── Dataset records
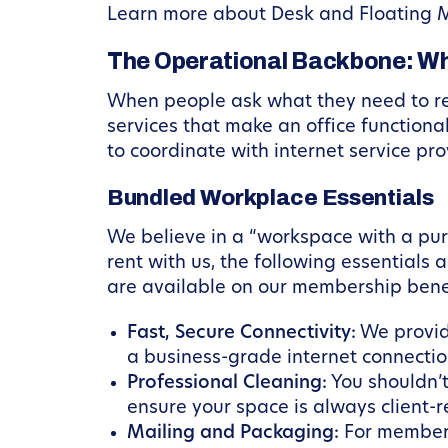
Learn more about Desk and Floating 
The Operational Backbone: Wh
When people ask what they need to ren
services that make an office functional
to coordinate with internet service pro
Bundled Workplace Essentials
We believe in a “workspace with a p
rent with us, the following essentials
are available on our membership bene
Fast, Secure Connectivity:
We provide
a business-grade internet connectio
Professional Cleaning:
You shouldn’t
ensure your space is always client-r
Mailing and Packaging:
For members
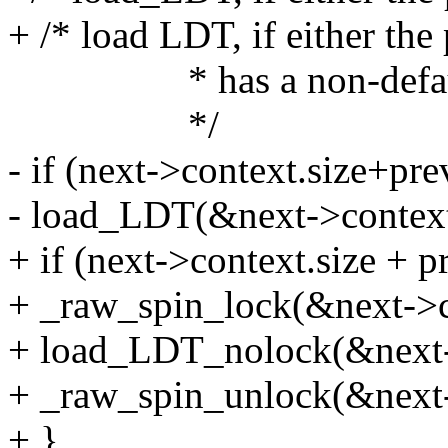
+ /* load LDT, if either the
* has a non-defaul
*/
- if (next->context.size+pre
- load_LDT(&next->context
+ if (next->context.size + p
+ _raw_spin_lock(&next->c
+ load_LDT_nolock(&next-
+ _raw_spin_unlock(&next-
+ }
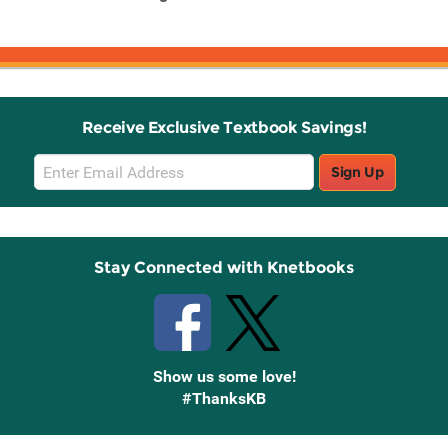
w
Receive Exclusive Textbook Savings!
Email
Sign Up
Sign
Up
Stay Connected with Knetbooks
Show us some love!
#ThanksKB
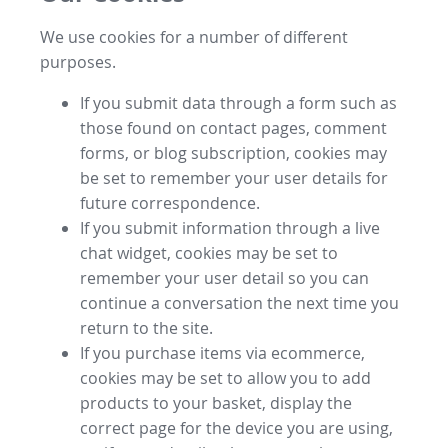
We use cookies for a number of different
purposes.
If you submit data through a form such as
those found on contact pages, comment
forms, or blog subscription, cookies may
be set to remember your user details for
future correspondence.
If you submit information through a live
chat widget, cookies may be set to
remember your user detail so you can
continue a conversation the next time you
return to the site.
If you purchase items via ecommerce,
cookies may be set to allow you to add
products to your basket, display the
correct page for the device you are using,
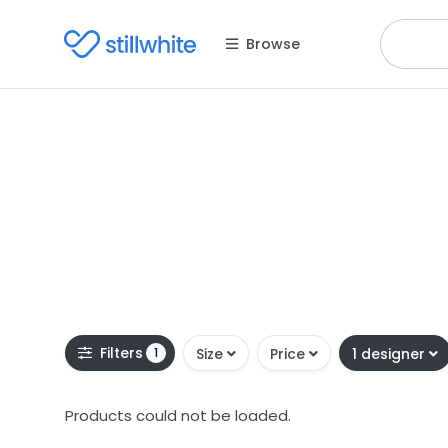
Browse
Filters
1
Size
Price
1 designer
Products could not be loaded.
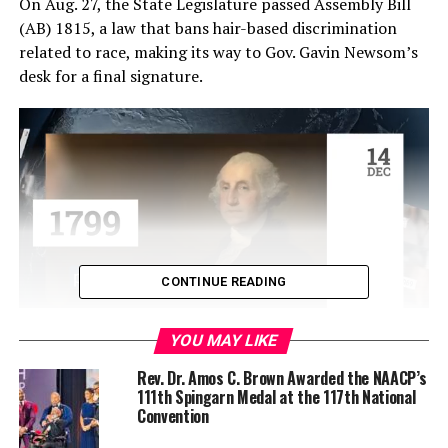
On Aug. 27, the State Legislature passed Assembly Bill
(AB) 1815, a law that bans hair-based discrimination
related to race, making its way to Gov. Gavin Newsom’s
desk for a final signature.
CONTINUE READING
YOU MAY LIKE
This bill seeks to expand the state’s civil rights laws to
include protections based on hairstyles and hair texture
Rev. Dr. Amos C. Brown Awarded the NAACP’s
111th Spingarn Medal at the 117th National
such as locks, braids, and twists, and protective
Convention
hairstyles that are popular among Black people.
California was one of the first states to enact laws that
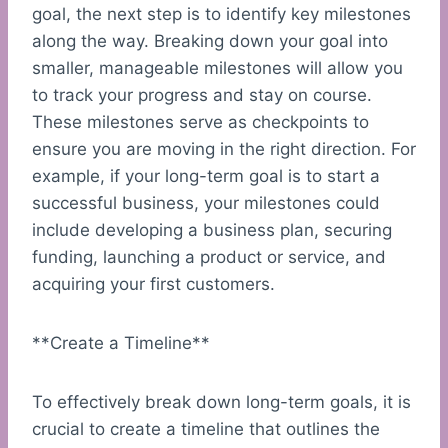
goal, the next step is to identify key milestones
along the way. Breaking down your goal into
smaller, manageable milestones will allow you
to track your progress and stay on course.
These milestones serve as checkpoints to
ensure you are moving in the right direction. For
example, if your long-term goal is to start a
successful business, your milestones could
include developing a business plan, securing
funding, launching a product or service, and
acquiring your first customers.
**Create a Timeline**
To effectively break down long-term goals, it is
crucial to create a timeline that outlines the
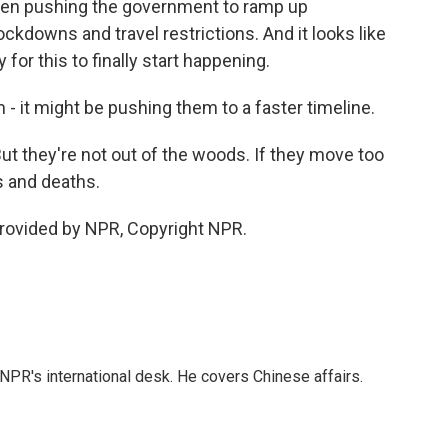
een pushing the government to ramp up
ockdowns and travel restrictions. And it looks like
 for this to finally start happening.
 - it might be pushing them to a faster timeline.
t they're not out of the woods. If they move too
s and deaths.
rovided by NPR, Copyright NPR.
NPR's international desk. He covers Chinese affairs.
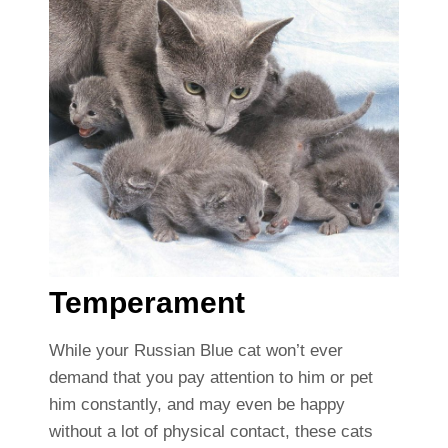
Temperament
While your Russian Blue cat won’t ever
demand that you pay attention to him or pet
him constantly, and may even be happy
without a lot of physical contact, these cats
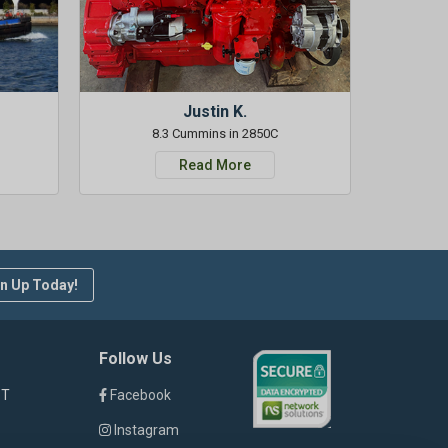
Justin K.
8.3 Cummins in 2850C
Read More
n Up Today!
Follow Us
ST
Facebook
Instagram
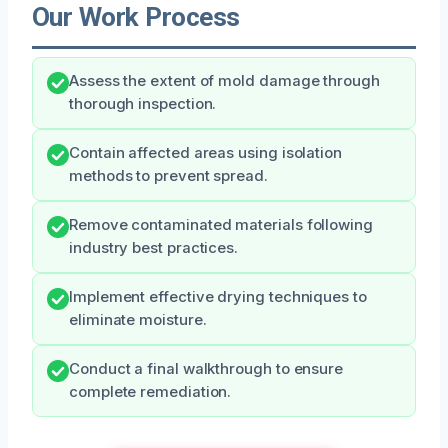
Our Work Process
Assess the extent of mold damage through
thorough inspection.
Contain affected areas using isolation
methods to prevent spread.
Remove contaminated materials following
industry best practices.
Implement effective drying techniques to
eliminate moisture.
Conduct a final walkthrough to ensure
complete remediation.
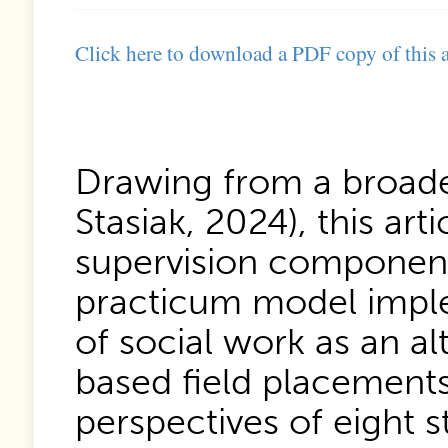
Click here to download a PDF copy of this a
Drawing from a broade
Stasiak, 2024), this art
supervision component 
practicum model imple
of social work as an al
based field placement
perspectives of eight 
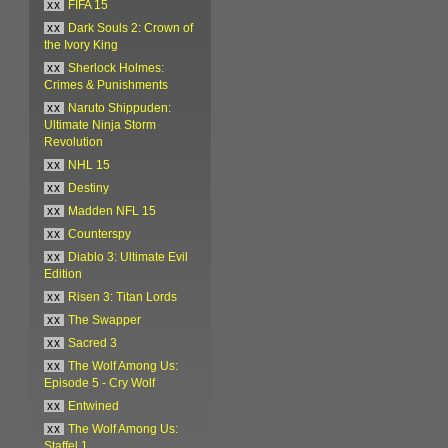
xx
FIFA 15
xx
Dark Souls 2: Crown of
the Ivory King
xx
Sherlock Holmes:
Crimes & Punishments
xx
Naruto Shippuden:
Ultimate Ninja Storm
Revolution
xx
NHL 15
xx
Destiny
xx
Madden NFL 15
xx
Counterspy
xx
Diablo 3: Ultimate Evil
Edition
xx
Risen 3: Titan Lords
xx
The Swapper
xx
Sacred 3
xx
The Wolf Among Us:
Episode 5 - Cry Wolf
xx
Entwined
xx
The Wolf Among Us:
Staffel 1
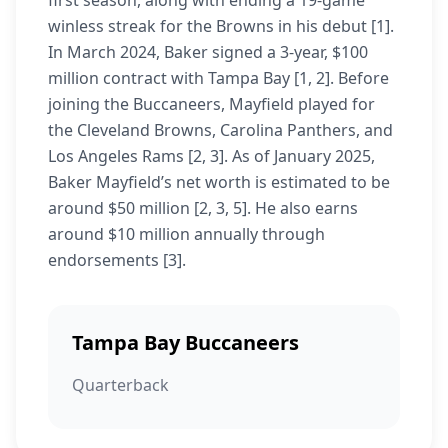
first season, along with ending a 19-game
winless streak for the Browns in his debut [1].
In March 2024, Baker signed a 3-year, $100
million contract with Tampa Bay [1, 2]. Before
joining the Buccaneers, Mayfield played for
the Cleveland Browns, Carolina Panthers, and
Los Angeles Rams [2, 3]. As of January 2025,
Baker Mayfield’s net worth is estimated to be
around $50 million [2, 3, 5]. He also earns
around $10 million annually through
endorsements [3].
Tampa Bay Buccaneers
Quarterback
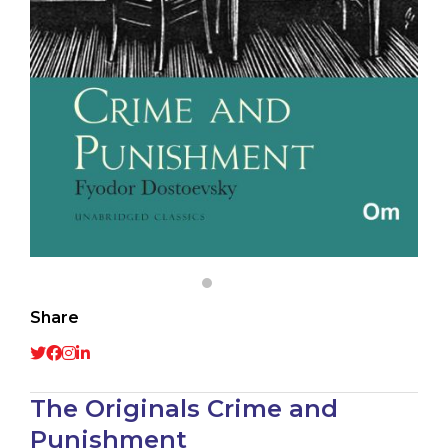
Share
The Originals Crime and
Punishment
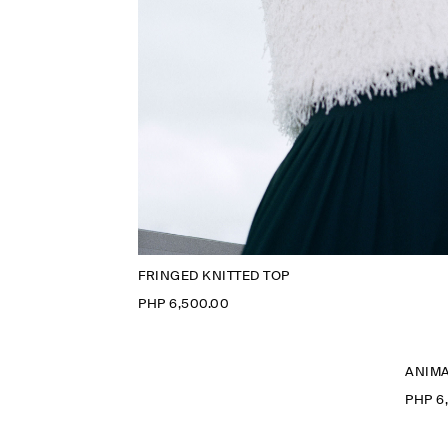
FRINGED KNITTED TOP
PHP 6,500.00
ANIMA
PHP 6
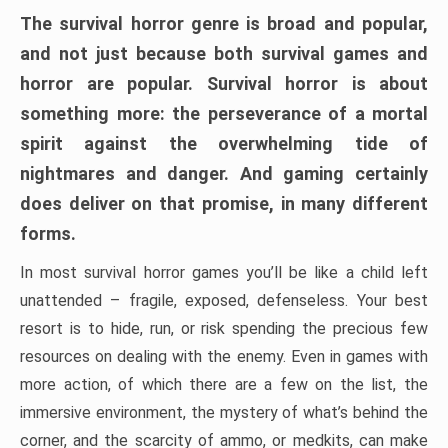
The survival horror genre is broad and popular,
and not just because both survival games and
horror are popular. Survival horror is about
something more: the perseverance of a mortal
spirit against the overwhelming tide of
nightmares and danger. And gaming certainly
does deliver on that promise, in many different
forms.
In most survival horror games you’ll be like a child left
unattended – fragile, exposed, defenseless. Your best
resort is to hide, run, or risk spending the precious few
resources on dealing with the enemy. Even in games with
more action, of which there are a few on the list, the
immersive environment, the mystery of what’s behind the
corner, and the scarcity of ammo, or medkits, can make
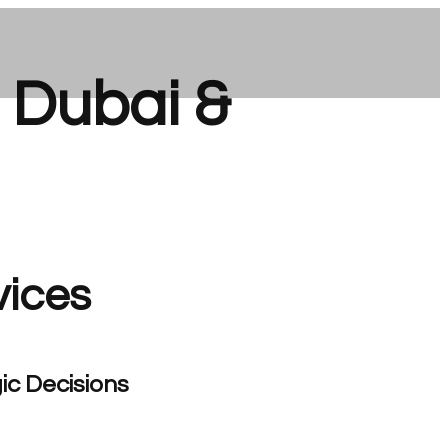
n Dubai &
vices
ic Decisions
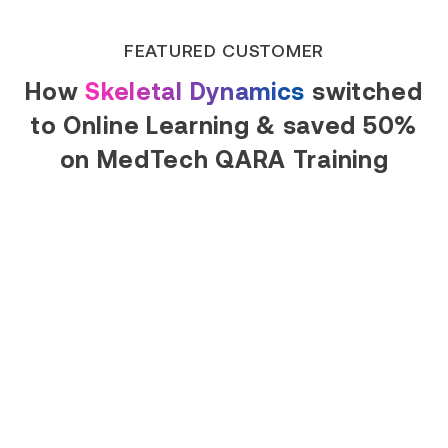
FEATURED CUSTOMER
How
Skeletal Dynamics
switched
to Online Learning & saved 50%
on MedTech QARA Training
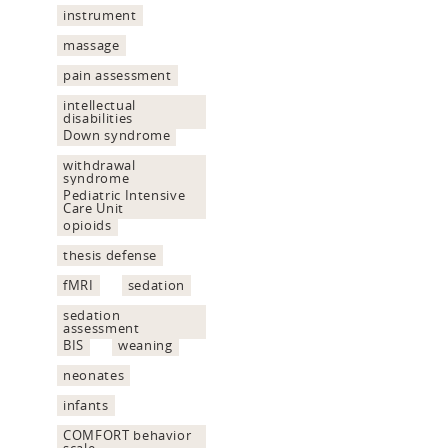
instrument
massage
pain assessment
intellectual
disabilities
Down syndrome
withdrawal
syndrome
Pediatric Intensive
Care Unit
opioids
thesis defense
fMRI
sedation
sedation
assessment
BIS
weaning
neonates
infants
COMFORT behavior
scale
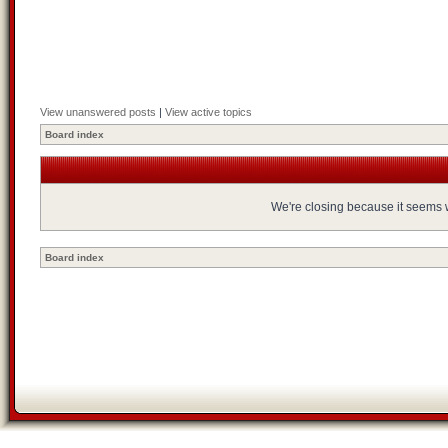
View unanswered posts
|
View active topics
Board index
We're closing because it seems we
Board index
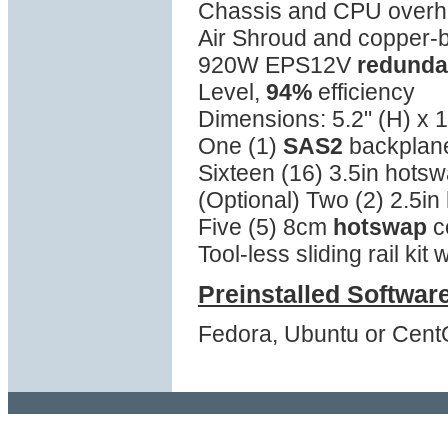
Chassis and CPU overhea
Air Shroud and copper-
920W EPS12V
redunda
Level,
94%
efficiency
Dimensions: 5.2" (H) x 1
One (1)
SAS2
backplane
Sixteen (16) 3.5in hotsw
(Optional) Two (2) 2.5in
Five (5) 8cm
hotswap
c
Tool-less sliding rail kit
Preinstalled Softwar
Fedora, Ubuntu or Cent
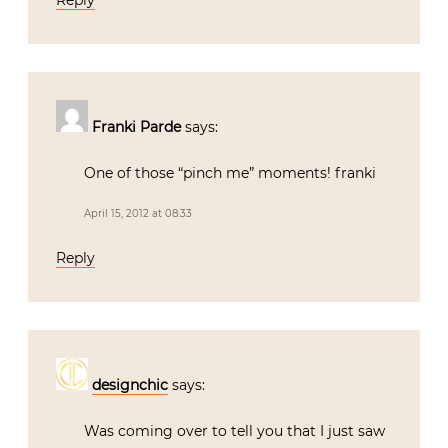
Franki Parde
says:
One of those “pinch me” moments! franki
April 15, 2012 at 08:33
Reply
designchic
says:
Was coming over to tell you that I just saw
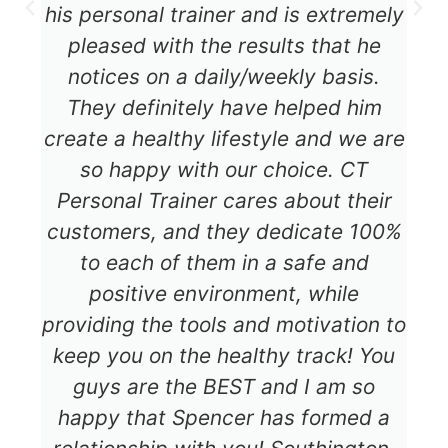
his personal trainer and is extremely
pleased with the results that he
notices on a daily/weekly basis.
They definitely have helped him
create a healthy lifestyle and we are
so happy with our choice. CT
Personal Trainer cares about their
customers, and they dedicate 100%
to each of them in a safe and
positive environment, while
providing the tools and motivation to
keep you on the healthy track! You
guys are the BEST and I am so
happy that Spencer has formed a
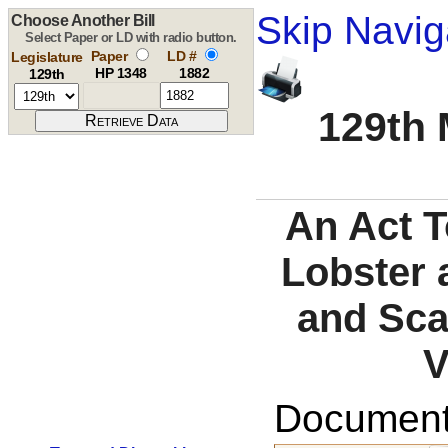
Skip Navig
Choose Another Bill
Select Paper or LD with radio button.
Paper
LD #
Legislature
HP 1348
1882
129th
129th 
An Act 
Lobster 
and Sca
V
Documents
────
■ **What you need to do**: Extract every line containing the string "Mayfield" from the material.

■ **Task result**:
joining the Buccaneers, Mayfield played for
Baker Mayfield’s net worth is estimated to be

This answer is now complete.